- [Written task]: Below are records; report the number of lines in them that include the word "size", with no other text.
[[ Supplied material, beginning ]]
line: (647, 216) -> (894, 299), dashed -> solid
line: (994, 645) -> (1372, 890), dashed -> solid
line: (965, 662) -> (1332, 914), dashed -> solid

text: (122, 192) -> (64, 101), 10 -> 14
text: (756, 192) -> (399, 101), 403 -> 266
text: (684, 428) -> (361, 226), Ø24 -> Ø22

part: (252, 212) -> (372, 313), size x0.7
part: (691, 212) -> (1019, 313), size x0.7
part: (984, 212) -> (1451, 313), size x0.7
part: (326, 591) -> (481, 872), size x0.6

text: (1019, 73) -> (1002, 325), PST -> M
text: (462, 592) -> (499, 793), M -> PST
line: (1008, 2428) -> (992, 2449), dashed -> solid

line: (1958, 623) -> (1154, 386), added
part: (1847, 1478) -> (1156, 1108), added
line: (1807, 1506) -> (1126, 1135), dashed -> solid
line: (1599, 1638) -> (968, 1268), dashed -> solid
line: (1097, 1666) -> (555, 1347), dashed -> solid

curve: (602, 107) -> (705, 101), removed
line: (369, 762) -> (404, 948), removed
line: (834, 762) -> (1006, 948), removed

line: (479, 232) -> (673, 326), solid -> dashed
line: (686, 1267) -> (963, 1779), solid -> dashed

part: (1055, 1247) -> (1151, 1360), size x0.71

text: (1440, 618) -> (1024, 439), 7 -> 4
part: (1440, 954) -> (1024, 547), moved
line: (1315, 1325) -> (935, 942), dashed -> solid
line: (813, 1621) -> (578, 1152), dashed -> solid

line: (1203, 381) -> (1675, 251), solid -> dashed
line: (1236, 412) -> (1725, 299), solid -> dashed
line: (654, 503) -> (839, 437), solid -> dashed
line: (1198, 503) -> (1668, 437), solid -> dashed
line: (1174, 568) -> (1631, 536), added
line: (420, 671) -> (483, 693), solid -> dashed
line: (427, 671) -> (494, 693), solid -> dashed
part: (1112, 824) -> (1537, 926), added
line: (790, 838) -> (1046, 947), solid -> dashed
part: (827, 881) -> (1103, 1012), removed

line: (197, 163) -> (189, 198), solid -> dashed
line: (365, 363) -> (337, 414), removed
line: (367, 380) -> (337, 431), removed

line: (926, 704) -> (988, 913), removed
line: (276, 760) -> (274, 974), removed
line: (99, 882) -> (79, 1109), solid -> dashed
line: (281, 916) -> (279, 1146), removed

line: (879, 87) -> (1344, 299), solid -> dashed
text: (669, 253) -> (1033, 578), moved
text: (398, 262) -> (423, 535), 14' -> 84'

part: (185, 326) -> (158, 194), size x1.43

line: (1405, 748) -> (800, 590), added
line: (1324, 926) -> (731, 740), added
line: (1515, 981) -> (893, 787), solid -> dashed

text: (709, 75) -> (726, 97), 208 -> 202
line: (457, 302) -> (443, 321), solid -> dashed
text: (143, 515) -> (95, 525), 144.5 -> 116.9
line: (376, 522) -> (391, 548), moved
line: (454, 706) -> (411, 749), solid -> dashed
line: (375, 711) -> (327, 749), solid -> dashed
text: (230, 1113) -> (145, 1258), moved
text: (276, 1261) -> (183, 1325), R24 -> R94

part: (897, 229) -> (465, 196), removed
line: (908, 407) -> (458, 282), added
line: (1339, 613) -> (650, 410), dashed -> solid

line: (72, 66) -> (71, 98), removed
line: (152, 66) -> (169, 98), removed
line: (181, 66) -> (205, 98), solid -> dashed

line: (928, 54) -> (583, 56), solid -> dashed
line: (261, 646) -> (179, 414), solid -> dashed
[[ Supplied material, end ]]
- [Solution for this problem]: 6